[Stored data entries]

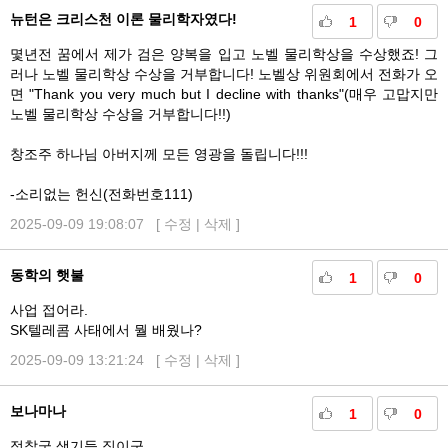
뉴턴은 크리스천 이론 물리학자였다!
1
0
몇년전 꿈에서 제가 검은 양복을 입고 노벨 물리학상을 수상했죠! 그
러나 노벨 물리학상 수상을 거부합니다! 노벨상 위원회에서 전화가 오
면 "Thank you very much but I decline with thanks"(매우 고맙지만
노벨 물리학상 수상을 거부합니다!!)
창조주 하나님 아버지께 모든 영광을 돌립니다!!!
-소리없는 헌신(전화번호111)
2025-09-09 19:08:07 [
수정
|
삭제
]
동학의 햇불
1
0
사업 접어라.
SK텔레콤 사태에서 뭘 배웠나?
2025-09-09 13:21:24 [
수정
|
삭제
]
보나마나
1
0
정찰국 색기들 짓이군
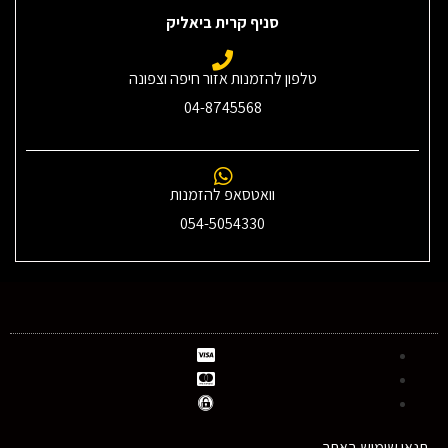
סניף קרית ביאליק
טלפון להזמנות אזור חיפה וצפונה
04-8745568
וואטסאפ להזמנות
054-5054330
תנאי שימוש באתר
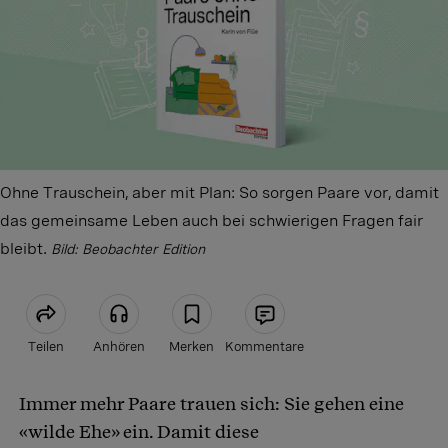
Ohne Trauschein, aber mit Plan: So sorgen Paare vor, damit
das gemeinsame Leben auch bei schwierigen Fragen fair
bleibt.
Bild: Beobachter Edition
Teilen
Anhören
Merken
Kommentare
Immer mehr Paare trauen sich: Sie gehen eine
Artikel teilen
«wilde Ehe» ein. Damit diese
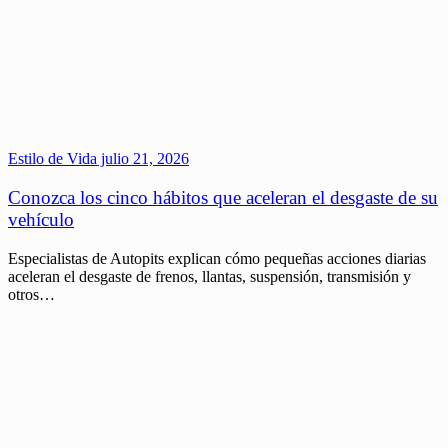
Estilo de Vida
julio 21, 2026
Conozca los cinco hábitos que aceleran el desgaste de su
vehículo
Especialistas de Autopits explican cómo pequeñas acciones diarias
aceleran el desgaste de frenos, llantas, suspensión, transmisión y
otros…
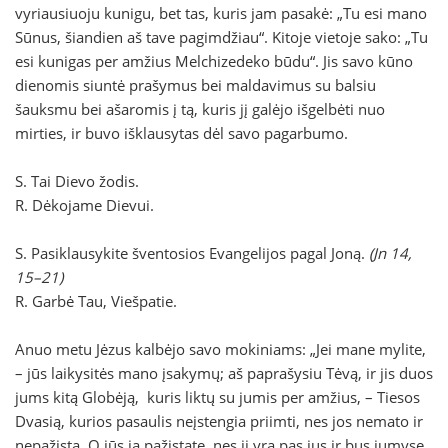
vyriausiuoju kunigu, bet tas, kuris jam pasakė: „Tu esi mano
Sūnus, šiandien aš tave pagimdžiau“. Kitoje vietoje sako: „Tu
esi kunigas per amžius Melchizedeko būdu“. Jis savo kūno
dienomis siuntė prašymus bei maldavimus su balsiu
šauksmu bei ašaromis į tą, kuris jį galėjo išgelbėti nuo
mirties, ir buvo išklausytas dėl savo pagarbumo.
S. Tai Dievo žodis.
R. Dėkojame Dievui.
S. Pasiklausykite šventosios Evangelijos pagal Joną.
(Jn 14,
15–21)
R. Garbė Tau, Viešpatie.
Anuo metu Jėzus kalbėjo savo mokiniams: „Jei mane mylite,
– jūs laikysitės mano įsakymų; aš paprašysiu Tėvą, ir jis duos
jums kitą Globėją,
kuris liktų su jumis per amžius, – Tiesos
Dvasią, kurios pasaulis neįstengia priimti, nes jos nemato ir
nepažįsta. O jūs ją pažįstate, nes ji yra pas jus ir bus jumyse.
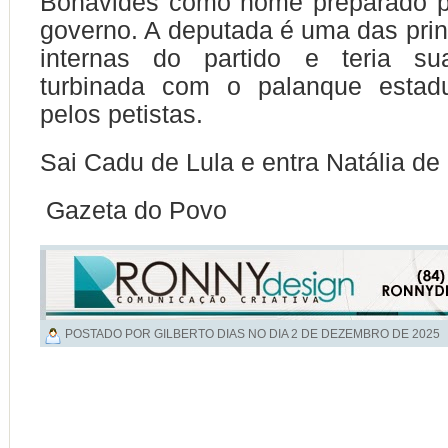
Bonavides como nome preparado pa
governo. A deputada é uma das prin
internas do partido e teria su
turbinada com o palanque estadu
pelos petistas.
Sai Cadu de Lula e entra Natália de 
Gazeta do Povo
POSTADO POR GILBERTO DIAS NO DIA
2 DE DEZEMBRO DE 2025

• Task to carry out:
Hand back all the entries exactly, leaving out the pictures.

• Result below:
뉴턴은 크리스천 이론 물리학자였다!
1
0
몇년전 꿈에서 제가 검은 양복을 입고 노벨 물리학상을 수상했죠! 그
러나 노벨 물리학상 수상을 거부합니다! 노벨상 위원회에서 전화가 오
면 "Thank you very much but I decline with thanks"(매우 고맙지만
노벨 물리학상 수상을 거부합니다!!)
창조주 하나님 아버지께 모든 영광을 돌립니다!!!
-소리없는 헌신(전화번호111)
2025-09-09 19:08:07 [
수정
|
삭제
]
동학의 햇불
1
0
사업 접어라.
SK텔레콤 사태에서 뭘 배웠나?
2025-09-09 13:21:24 [
수정
|
삭제
]
보나마나
1
0
정찰국 색기들 짓이군
סניף קרית ביאליק
טלפון להזמנות אזור חיפה וצפונה
04-8745568
וואטסאפ להזמנות
054-5054330
תנאי שימוש באתר
Ohne Trauschein, aber mit Plan: So sorgen Paare vor, damit
das gemeinsame Leben auch bei schwierigen Fragen fair
bleibt.
Bild: Beobachter Edition
Teilen
Anhören
Merken
Kommentare
Immer mehr Paare trauen sich: Sie gehen eine
Artikel teilen
«wilde Ehe» ein. Damit diese
Estilo de Vida
julio 21, 2026
Conozca los cinco hábitos que aceleran el desgaste de su
vehículo
Especialistas de Autopits explican cómo pequeñas acciones diarias
aceleran el desgaste de frenos, llantas, suspensión, transmisión y
otros…
vyriausiuoju kunigu, bet tas, kuris jam pasakė: „Tu esi mano
Sūnus, šiandien aš tave pagimdžiau“. Kitoje vietoje sako: „Tu
esi kunigas per amžius Melchizedeko būdu“. Jis savo kūno
dienomis siuntė prašymus bei maldavimus su balsiu
šauksmu bei ašaromis į tą, kuris jį galėjo išgelbėti nuo
mirties, ir buvo išklausytas dėl savo pagarbumo.
S. Tai Dievo žodis.
R. Dėkojame Dievui.
S. Pasiklausykite šventosios Evangelijos pagal Joną.
(Jn 14,
15–21)
R. Garbė Tau, Viešpatie.
Anuo metu Jėzus kalbėjo savo mokiniams: „Jei mane mylite,
– jūs laikysitės mano įsakymų; aš paprašysiu Tėvą, ir jis duos
jums kitą Globėją,
kuris liktų su jumis per amžius, – Tiesos
Dvasią, kurios pasaulis neįstengia priimti, nes jos nemato ir
nepažįsta. O jūs ją pažįstate, nes ji yra pas jus ir bus jumyse.
Bonavides como nome preparado pa
governo. A deputada é uma das prin
internas do partido e teria su
turbinada com o palanque estadu
pelos petistas.
Sai Cadu de Lula e entra Natália de 
Gazeta do Povo
POSTADO POR GILBERTO DIAS NO DIA
2 DE DEZEMBRO DE 2025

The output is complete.